• _Required action_:
Render the listing below as a Markdown table with the columns Row and Line, numbering each row and putting one nonblank line in each. Omit blank lines and leave the pictures out.

• _Entries supplied_:
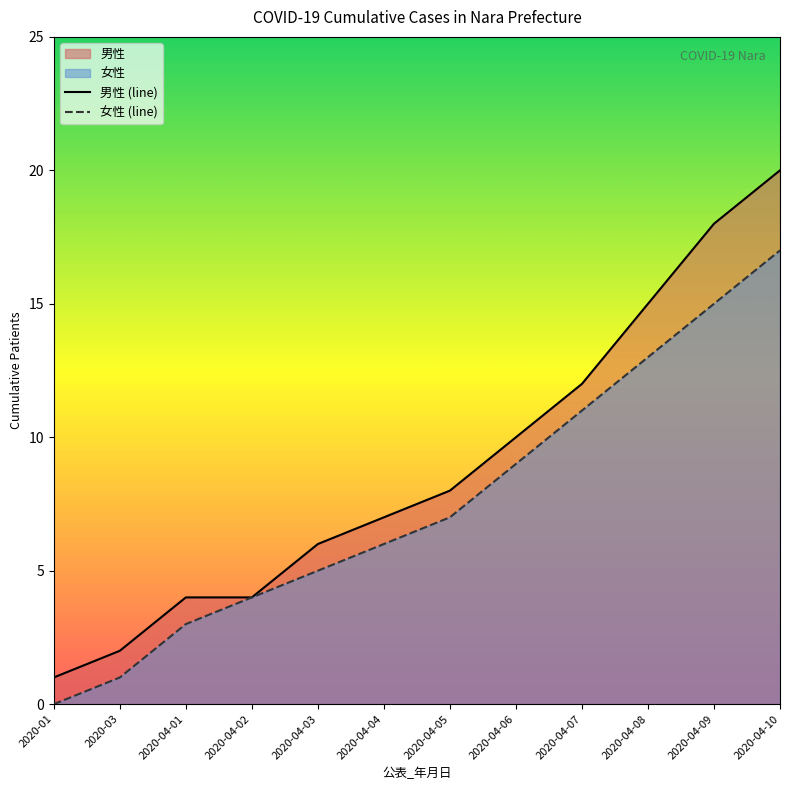

Rank the series by their maximum value, from highest to lowest.

男性 (line), 女性 (line)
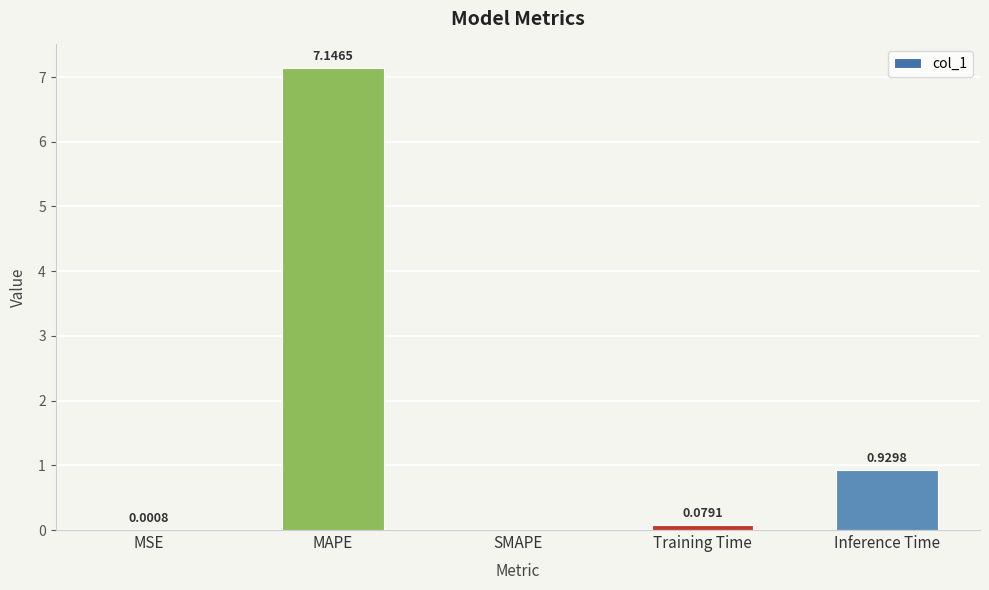

Which has a higher value, Training Time or Inference Time?

Inference Time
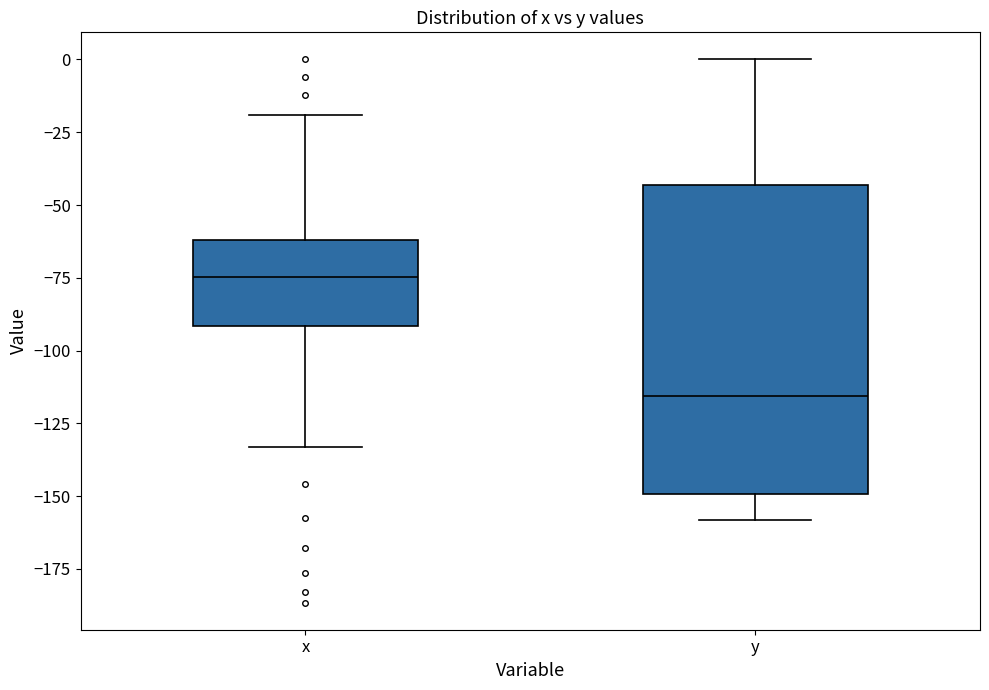

Which box is the tallest, from its lower edge to its upper edge?

y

• _Answer space_:
| Row | Line |
|---|---|
| 1 | Rank the series by their maximum value, from highest to lowest. |
| 2 | 男性 (line), 女性 (line) |
| 3 | Which has a higher value, Training Time or Inference Time? |
| 4 | Inference Time |
| 5 | Which box is the tallest, from its lower edge to its upper edge? |
| 6 | y |